The proposed Capital Video porn shop has more than six times as much adult material than Oh My or Pride & Joy. It is owned from out-of-state, by someone who has been unresponsive to the region’s media inquiries so far. In Kittery, it took court action to get Capital Video to comply with common-sense regulations of their porn viewing booths. In short, the prospects for Capital Video proving to be a good neighbor here are dim.
As for Iraq, our FAQ notes that one of the reasons we fight there is to secure the rights of women, that they get physical and cultural respect. Capital Video, however, shows no such respect in its movies. We think that’s an important issue.
Somehow I get the feeling that you have never and will never touch another human being.
Insult aside, I happen to have grown up with a father who had a porn addiction. I was traumatized at about 4 years old, upon finding his “stash”. I felt that he was cheating on my mother and me and that he was a pervert. I was always uncomfortable around him from thereon out as a result. I was too young to have been exposed to things of this nature. In my opinion, it was abusive for him to have left these things where I could easily find them.
Having porn in a home with children is like having a weapon in a home with children…they WILL find it and they WILL be damaged.
As far as damaging intimate relationships…I lived with a guy for about 3 years. (I had known him for about 10 years prior to becoming involved).

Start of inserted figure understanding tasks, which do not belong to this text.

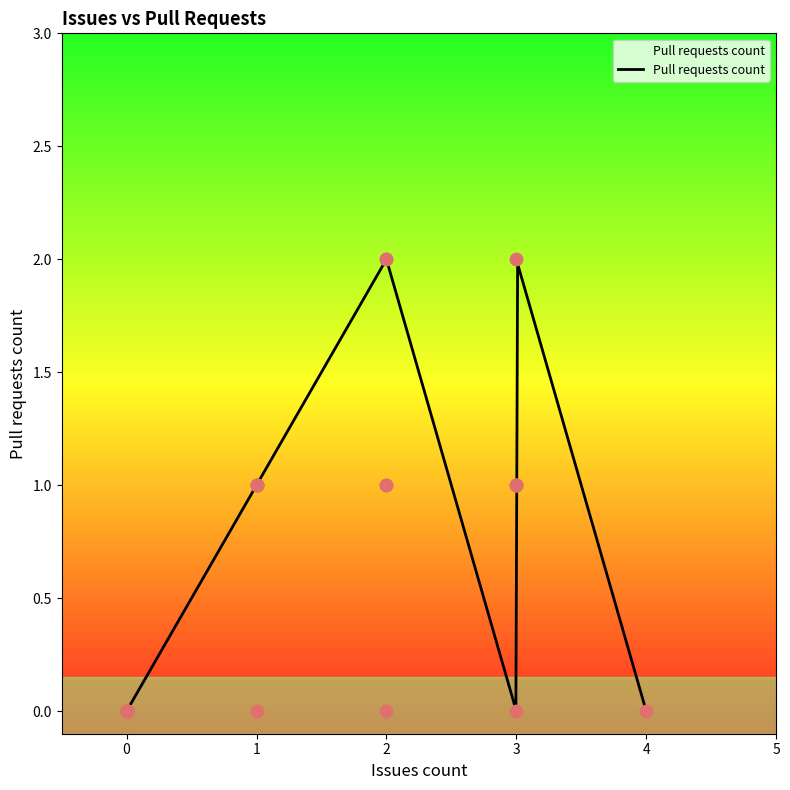

What is the change in value from 1 to 0?

-1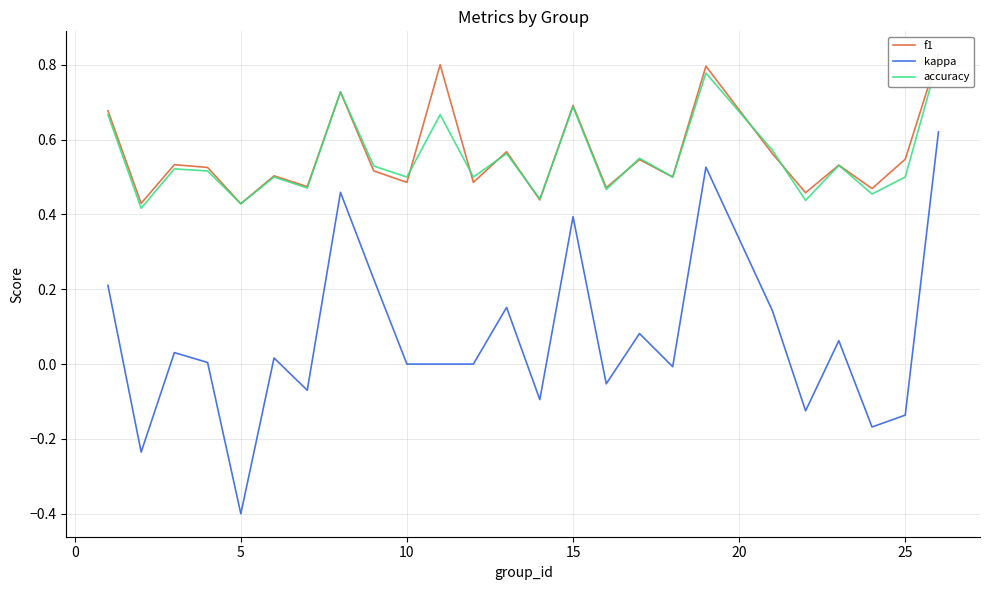

At which label does kappa reach its minimum?

5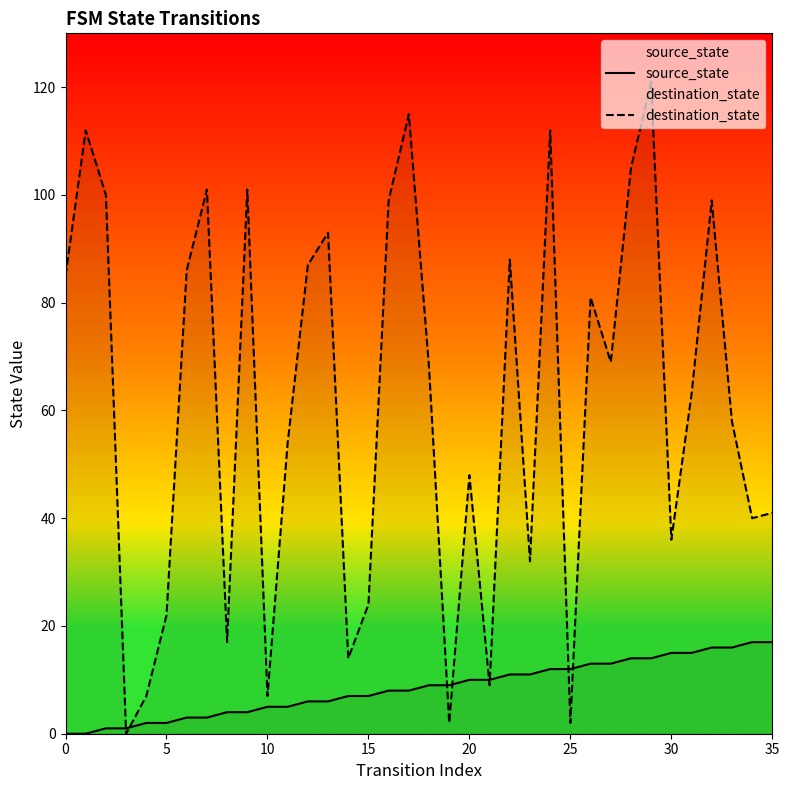

Is this an area chart (filled region under the line)?

No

We are both in our early 20’s. Anyways, I found evidence that he was looking at “teen porn” constantly. I confronted him about it and he made it out to be innocent…claiming the younger girls were more attractive than the “older” porn stars (as though mainstream porn would ever endorse older women). Nevermind the fact he’s watching 19 year olds in school girl outfits being banged in the ass on a school bus by a “bus driver”. I was disgusted, but tried not to think about it too much…even though he hardly ever touched me anymore, despite there being not one but TWO bottles of lotion on MY computer desk.
A few short months later, I found out he had been communicating with a young girl for about 4 or 5 years…since she was 11 and he was 19. The girl was now 15 and he was 23. He signed his e-mails “I love you” and was, at the point I caught him, trying to get her to meet him…classic “grooming” behavior.
Upon closer inspection, I found that all of the girls on his buddy lists were under the age of 18.
Needless to say, he got sent home to his mother and she received e-mail copies of the communications between him and the little girl…complete with the pictures she had taken for him (including one with her shirt up).
My point being, I’ve seen it happen and I’ve seen it destroy women and girls as well as relationships.
And yet, if you disagree with “Karl Marx’s Das Kapital, or the Bible, or the Koran, or advertising,” or believe that the ideas contained in these have a potential to cause harm, you do not respond by banning them. You respond by educating people about the harm that may result from the ideas fostered by these works.
That’s fine with me. We are not advocating banning of any speech that is currently legal.